## Problem to solve
Repeat the line that contains "- Run the command ./test-small-1.sh SITE" exactly, along with each following line up to and including the last line of the entries.

## Data records
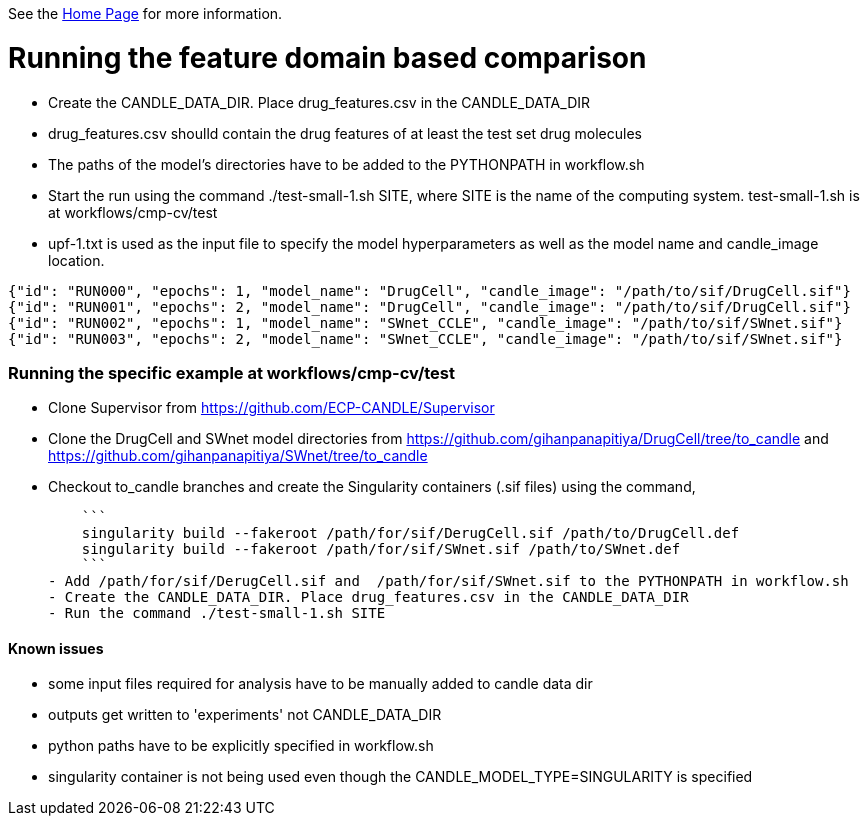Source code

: See the https://ecp-candle.github.io/Supervisor/home.html[Home Page] for more information.

# Running the feature domain based comparison

- Create the CANDLE_DATA_DIR. Place drug_features.csv in the CANDLE_DATA_DIR
 - drug_features.csv shoulld contain the drug features of at least the test set drug molecules
- The paths of the model's directories have to be added to the PYTHONPATH in workflow.sh
- Start the run using the command ./test-small-1.sh SITE, where SITE is the name of the computing system. test-small-1.sh is at workflows/cmp-cv/test
- upf-1.txt is used as the input file to specify the model hyperparameters as well as the model name and candle_image location.

```
{"id": "RUN000", "epochs": 1, "model_name": "DrugCell", "candle_image": "/path/to/sif/DrugCell.sif"}
{"id": "RUN001", "epochs": 2, "model_name": "DrugCell", "candle_image": "/path/to/sif/DrugCell.sif"}
{"id": "RUN002", "epochs": 1, "model_name": "SWnet_CCLE", "candle_image": "/path/to/sif/SWnet.sif"}
{"id": "RUN003", "epochs": 2, "model_name": "SWnet_CCLE", "candle_image": "/path/to/sif/SWnet.sif"}
```

### Running the specific example at workflows/cmp-cv/test

- Clone Supervisor from https://github.com/ECP-CANDLE/Supervisor
- Clone the DrugCell and SWnet model directories from https://github.com/gihanpanapitiya/DrugCell/tree/to_candle and https://github.com/gihanpanapitiya/SWnet/tree/to_candle
    - Checkout to_candle branches and create the Singularity containers (.sif files) using the command,

    ```
    singularity build --fakeroot /path/for/sif/DerugCell.sif /path/to/DrugCell.def
    singularity build --fakeroot /path/for/sif/SWnet.sif /path/to/SWnet.def
    ```
- Add /path/for/sif/DerugCell.sif and  /path/for/sif/SWnet.sif to the PYTHONPATH in workflow.sh
- Create the CANDLE_DATA_DIR. Place drug_features.csv in the CANDLE_DATA_DIR
- Run the command ./test-small-1.sh SITE


#### Known issues

- some input files required for analysis have to be manually added to candle data dir
- outputs get written to 'experiments' not CANDLE_DATA_DIR
- python paths have to be explicitly specified in workflow.sh
- singularity container is not being used even though the CANDLE_MODEL_TYPE=SINGULARITY is specified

## Result of this task
- Run the command ./test-small-1.sh SITE


#### Known issues

- some input files required for analysis have to be manually added to candle data dir
- outputs get written to 'experiments' not CANDLE_DATA_DIR
- python paths have to be explicitly specified in workflow.sh
- singularity container is not being used even though the CANDLE_MODEL_TYPE=SINGULARITY is specified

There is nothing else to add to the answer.